"That's a pretty heavy type of barbed-wire sticking out of the trunk of that tree, isn't it?

"That's not a wire, but let me tell you the story about that piece of metal showing there."

"You mean there's really a story about that?"

"Sure, and I think it's a rather impelling tale. Let's get out of this hot sunshine and sit under the shade of that maple over there. I'll see if I can recall all of the details."


It was back in '62 and Old Abe was calling for more volunteers. The Union forces were seldom victorious over the Rebels. President Lincoln's generals seemed to paint themselves as underdogs and kept petitioning for enlargement of their armies. So there appeared in Northern newspapers and on bulletin boards enlistment posters to stir the hearts of young men itching for glory.

That's what our hero, whom I'll call Tim, had on his mind as he took a wagonload of potatoes down to Union City. Before he got to the general store to unload, he had to make an abrupt stop as the horses shied at the sight and sound of a small motley band. The amateur musicians turned the corner and headed down Main Street to the tune of "Rally 'Round the Flag, Boys". 'Too bad brother Syl missed hearing that,' he thought.

After the spuds were safely in the store's root cellar, Tim went upstairs to collect payment from the proprietor, Sam Elder.

As he counted out the bills from the till, Sam asked, "How is the health of your folks lately, Tim?"

"Not too good, Mr. Elder. It's about all they can do is tend the garden."

"That's too bad", Sam replied.

"It sure is" said Tim, "I hope they can hold the farm together once we sign up."

"You really goin'?"

"Yep, and so's Syl, just as soon as we put up the last of the hay so's they'll have enough to get through the winter."

On his way home that day, Tim stopped in at his neighbor's across Hungry Run Road. Slim Cooley said he would watch that Tim's and Syl's parents got enough help to hold the Sergeant farm together. That item taken care of, Tim went home to spend the evening to discuss with his mother and father his and Syl's departure plans.

All the next day, even as he and Syl worked together, Tim thought over his decision to enlist. He would leave his muster bonus with Sam at the store as a reserve credit. And though his pay would be low at first, he planned to send most of it home. He imagined he could fight without buying extras from the sutlers. Tim and Syl finished pitching the last of the hay in the mow.

After the milking and breakfast the next morning, Mother Sargeant fixed the boys sacks filled with traveling food and special goodies she had made for them. Their goodbyes were said at the house. They didn't want any crying when they got on the "war wagon" which would be coming down the road collecting recruits.

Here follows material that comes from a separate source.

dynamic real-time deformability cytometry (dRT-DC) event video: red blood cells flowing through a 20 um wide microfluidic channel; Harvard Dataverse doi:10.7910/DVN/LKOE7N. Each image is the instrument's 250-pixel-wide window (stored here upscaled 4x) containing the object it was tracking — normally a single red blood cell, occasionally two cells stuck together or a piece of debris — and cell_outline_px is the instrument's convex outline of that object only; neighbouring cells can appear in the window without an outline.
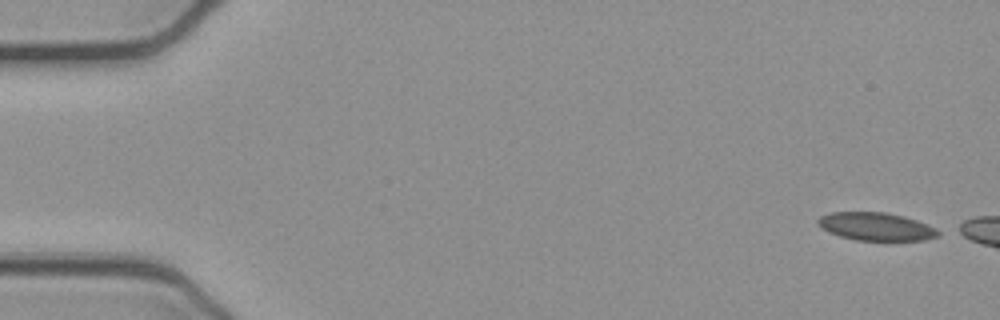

As Tim headed to the field by the road, he grabbed his custom-fit pitchfork from the barn. As Syl watched for the wagon, Tim constructed a small haycock of the remnant wisps of yesterday. Slim or his father would get it to the cows. Before he was finished, Syl yelled, "The wagon's comin'." Picking up his satchel and food sack, Tim raced to the field's edge. Just before he mounted the cart, he realized he still carried the pitchfork. Slamming it into the crotch of a small sapling, he cried, "There! Now stay there and don't let anyone touch you 'til I get back!" Then with a quick look at the farmstead, he joined Syl and the other enlistees heading for the muster.



"Is that the end of the story?"

"No, there's a sad finale to it."


Both men entered the fray and in the course of their service were captured and interned in the infamous Andersonville prison. Sylvester successfully escaped and joined the forces of Major General "Fighting Joe" Hooker. During the skirmish called "The Battle Above the Clouds" on Lookout Mountain, Syl was killed. His brother Timothy languished for another eighteen months in the Georgia hellhole. As he walked out of the stockade toward his freedom outside, he collapsed and died. For the past 130 years, THE PATIENT TREE has grown and embraced its tines. Only those few inches of metal remain as testimony to the brothers' hope for a better tomorrow."


"Well, that's interesting local lore. How'd you find out about it?"

"A photo of the tree and the family facts were given to the Union City (PA) Historical Society by Dr. Harold Sargeant, a great grand nephew."

"Well, thanks for telling me about it."